Re: FW: selfcheck hangs

2003-06-18 Thread Steven M. Wilson




Jeremy,

That could very well be the problem I'm having since I just tried a df on
the client system and it ground to a halt trying to located NFS mounts. ?We
rely heavily on NFS here so I'll need to figure out how to get around this
problem in the future. ?Thanks for the info.

Steve

Jeremy L. Mordkoff wrote:

  no, the list was no help. The problem was that the client had nfs-mounted a disk that was no longer on the net, so anything that iterated over mounts (like df) was hanging. That is probably why reboot solve it. I don't allow key machines to be nfs clients anymore.

Exercise objective » Write a few more sentences to extend the mailing-list thread about selfcheck hanging on stale NFS mounts, starting right after its last sentence.

Stored data entries »

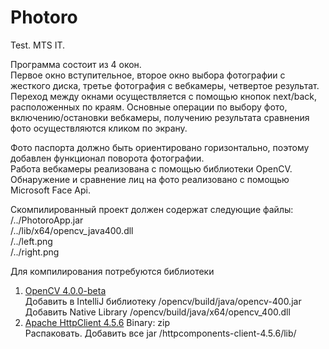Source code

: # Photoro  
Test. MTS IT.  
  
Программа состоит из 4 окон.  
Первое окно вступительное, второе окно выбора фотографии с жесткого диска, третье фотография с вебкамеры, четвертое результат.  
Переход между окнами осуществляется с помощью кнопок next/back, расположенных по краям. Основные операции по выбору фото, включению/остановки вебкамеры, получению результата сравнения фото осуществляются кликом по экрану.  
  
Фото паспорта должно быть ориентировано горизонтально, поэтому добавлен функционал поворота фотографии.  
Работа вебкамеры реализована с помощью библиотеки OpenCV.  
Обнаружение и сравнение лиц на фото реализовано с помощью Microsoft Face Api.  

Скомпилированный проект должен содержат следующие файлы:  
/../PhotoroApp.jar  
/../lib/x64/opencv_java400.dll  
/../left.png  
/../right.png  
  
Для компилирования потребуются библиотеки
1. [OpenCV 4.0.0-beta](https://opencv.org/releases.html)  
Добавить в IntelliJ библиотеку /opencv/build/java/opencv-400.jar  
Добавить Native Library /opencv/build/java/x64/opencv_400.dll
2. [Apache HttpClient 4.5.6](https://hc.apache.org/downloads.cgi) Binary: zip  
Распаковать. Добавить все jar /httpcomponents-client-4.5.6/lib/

---

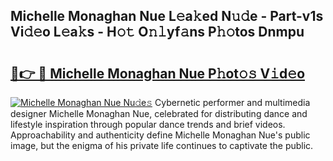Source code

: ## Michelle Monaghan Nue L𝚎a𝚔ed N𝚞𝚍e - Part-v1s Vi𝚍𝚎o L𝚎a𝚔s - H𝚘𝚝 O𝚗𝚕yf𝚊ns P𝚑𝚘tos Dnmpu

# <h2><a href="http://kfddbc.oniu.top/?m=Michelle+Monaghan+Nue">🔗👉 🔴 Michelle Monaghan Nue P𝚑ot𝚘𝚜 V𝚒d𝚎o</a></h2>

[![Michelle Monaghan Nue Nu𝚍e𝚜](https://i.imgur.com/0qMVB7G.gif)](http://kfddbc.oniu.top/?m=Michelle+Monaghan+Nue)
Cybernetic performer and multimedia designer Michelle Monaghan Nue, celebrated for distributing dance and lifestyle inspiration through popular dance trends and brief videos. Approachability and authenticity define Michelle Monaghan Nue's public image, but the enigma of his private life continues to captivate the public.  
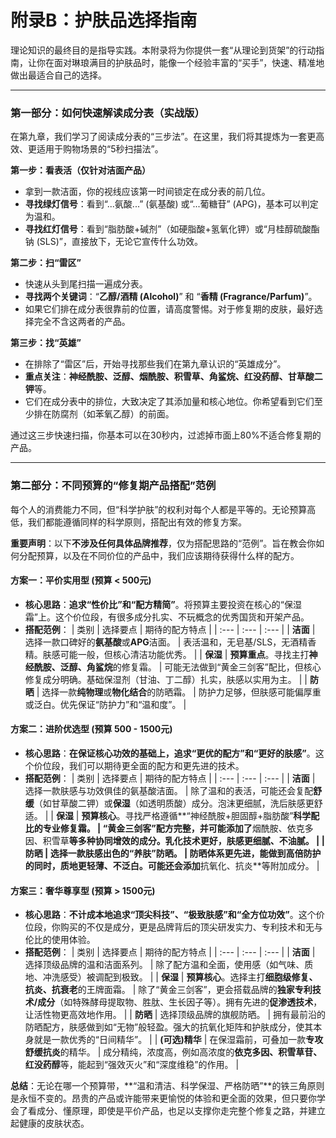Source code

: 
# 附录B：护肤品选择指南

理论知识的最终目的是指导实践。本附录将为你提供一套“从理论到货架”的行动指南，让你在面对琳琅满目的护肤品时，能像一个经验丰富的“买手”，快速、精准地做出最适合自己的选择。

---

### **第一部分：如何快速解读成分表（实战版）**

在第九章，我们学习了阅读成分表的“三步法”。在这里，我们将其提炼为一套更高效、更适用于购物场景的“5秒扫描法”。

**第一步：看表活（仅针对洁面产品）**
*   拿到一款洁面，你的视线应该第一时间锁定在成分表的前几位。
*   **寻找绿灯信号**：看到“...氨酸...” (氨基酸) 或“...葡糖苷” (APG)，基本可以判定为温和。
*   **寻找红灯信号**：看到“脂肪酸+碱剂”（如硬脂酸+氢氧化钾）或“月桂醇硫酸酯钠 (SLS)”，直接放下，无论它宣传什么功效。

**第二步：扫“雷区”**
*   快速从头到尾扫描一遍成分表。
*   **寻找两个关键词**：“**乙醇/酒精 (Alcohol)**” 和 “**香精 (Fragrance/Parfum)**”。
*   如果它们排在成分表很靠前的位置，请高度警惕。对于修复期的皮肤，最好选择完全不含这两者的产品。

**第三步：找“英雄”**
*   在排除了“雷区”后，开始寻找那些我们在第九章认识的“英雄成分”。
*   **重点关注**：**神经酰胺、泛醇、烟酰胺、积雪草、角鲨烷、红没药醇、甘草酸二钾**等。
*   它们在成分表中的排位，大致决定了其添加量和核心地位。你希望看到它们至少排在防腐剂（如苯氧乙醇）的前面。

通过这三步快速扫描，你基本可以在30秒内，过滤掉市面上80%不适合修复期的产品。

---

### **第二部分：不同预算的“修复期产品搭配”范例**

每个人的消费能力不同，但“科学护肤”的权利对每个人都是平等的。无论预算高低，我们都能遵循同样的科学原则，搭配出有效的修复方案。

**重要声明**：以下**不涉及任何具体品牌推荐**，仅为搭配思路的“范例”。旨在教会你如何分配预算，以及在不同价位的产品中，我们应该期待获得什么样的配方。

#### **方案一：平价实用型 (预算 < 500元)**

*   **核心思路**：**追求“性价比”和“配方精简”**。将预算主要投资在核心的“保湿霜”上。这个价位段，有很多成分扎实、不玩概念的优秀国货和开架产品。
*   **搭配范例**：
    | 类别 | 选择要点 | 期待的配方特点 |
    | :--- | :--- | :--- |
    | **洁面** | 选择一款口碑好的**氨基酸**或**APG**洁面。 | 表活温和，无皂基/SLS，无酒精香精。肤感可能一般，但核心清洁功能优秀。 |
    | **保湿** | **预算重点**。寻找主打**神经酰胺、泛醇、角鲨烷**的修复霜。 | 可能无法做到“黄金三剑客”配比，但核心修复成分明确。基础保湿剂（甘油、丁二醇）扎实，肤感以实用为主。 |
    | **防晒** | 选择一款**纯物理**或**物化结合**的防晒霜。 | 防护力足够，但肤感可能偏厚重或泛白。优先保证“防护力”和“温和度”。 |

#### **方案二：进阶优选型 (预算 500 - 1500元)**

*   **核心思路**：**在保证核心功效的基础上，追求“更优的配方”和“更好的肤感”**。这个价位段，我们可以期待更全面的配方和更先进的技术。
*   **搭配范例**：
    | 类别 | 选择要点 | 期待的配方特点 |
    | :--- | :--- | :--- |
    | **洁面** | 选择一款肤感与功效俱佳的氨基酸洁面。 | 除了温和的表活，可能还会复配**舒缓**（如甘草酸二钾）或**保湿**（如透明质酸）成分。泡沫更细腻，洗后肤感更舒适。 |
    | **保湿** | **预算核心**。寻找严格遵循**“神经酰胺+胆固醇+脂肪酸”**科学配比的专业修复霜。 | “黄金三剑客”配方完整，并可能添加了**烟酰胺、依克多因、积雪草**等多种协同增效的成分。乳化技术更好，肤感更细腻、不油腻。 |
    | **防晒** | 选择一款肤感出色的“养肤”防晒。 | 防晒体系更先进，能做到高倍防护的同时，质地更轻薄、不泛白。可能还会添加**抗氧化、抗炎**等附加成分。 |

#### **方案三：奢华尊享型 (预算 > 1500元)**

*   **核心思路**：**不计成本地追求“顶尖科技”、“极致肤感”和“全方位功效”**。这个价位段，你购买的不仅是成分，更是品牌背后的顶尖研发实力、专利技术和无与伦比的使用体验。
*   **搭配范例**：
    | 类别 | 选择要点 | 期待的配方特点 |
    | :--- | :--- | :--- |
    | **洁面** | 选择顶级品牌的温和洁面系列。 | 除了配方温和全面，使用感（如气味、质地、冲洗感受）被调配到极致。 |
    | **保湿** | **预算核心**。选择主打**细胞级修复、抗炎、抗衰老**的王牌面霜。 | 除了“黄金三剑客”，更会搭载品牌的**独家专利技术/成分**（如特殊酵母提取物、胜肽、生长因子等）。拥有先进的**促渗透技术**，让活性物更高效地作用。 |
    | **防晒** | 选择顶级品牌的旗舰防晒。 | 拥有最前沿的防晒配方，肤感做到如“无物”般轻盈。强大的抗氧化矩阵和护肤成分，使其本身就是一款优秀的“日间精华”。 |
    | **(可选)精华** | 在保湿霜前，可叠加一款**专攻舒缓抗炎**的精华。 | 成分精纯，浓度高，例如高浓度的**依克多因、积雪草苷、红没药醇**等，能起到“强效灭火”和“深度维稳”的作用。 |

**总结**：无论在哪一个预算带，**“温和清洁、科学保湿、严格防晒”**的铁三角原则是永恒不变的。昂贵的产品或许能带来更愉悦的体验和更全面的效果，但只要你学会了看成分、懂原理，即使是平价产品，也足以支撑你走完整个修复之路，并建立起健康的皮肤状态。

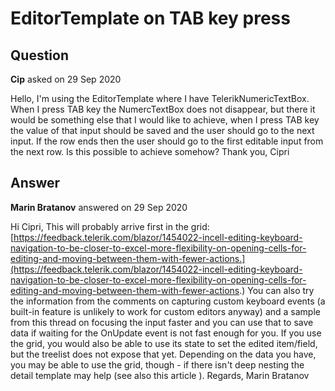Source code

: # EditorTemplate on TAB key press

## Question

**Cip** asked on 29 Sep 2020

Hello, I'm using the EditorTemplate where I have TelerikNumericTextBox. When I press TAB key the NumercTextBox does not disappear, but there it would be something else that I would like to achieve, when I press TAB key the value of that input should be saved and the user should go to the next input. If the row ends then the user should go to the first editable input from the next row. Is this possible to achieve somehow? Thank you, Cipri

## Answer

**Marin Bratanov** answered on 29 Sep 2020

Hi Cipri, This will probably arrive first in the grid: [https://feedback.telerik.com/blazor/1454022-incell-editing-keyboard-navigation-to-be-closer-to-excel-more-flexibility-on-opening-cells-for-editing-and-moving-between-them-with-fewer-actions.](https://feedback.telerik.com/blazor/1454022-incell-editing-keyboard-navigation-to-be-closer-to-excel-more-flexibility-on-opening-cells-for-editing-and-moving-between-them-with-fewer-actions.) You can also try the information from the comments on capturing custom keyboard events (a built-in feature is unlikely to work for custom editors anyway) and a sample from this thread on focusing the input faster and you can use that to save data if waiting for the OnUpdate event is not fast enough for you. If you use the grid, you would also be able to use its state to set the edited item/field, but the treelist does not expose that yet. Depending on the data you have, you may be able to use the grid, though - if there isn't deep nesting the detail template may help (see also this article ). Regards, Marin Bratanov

Answer box »
JLM



-Original Message-
From:	Steven M. Wilson [mailto:[EMAIL PROTECTED]]
Sent:	Wed 6/18/2003 2:32 PM
To:	Jeremy L. Mordkoff
Cc:	
Subject:	Re: FW: selfcheck hangs
Jeremy,

Did anyone respond off-list to your posting?  I have the same problem 
here from time to time and the only way I've been able to correct is by 
rebooting the offending client system.

Steve

Jeremy L. Mordkoff wrote:

  
  
one system has started refusing to run backups. amcheck reports a timeout. A ps on the client shows several orphaned selfcheck's. I did try killing all amandad's and hitting xinetd with a sigHUP, and then I tried an amcheck again, to no avail. I then reinstalled amanda and repeated. Still no. Here's the debug log. 

Any ideas would be appreciated.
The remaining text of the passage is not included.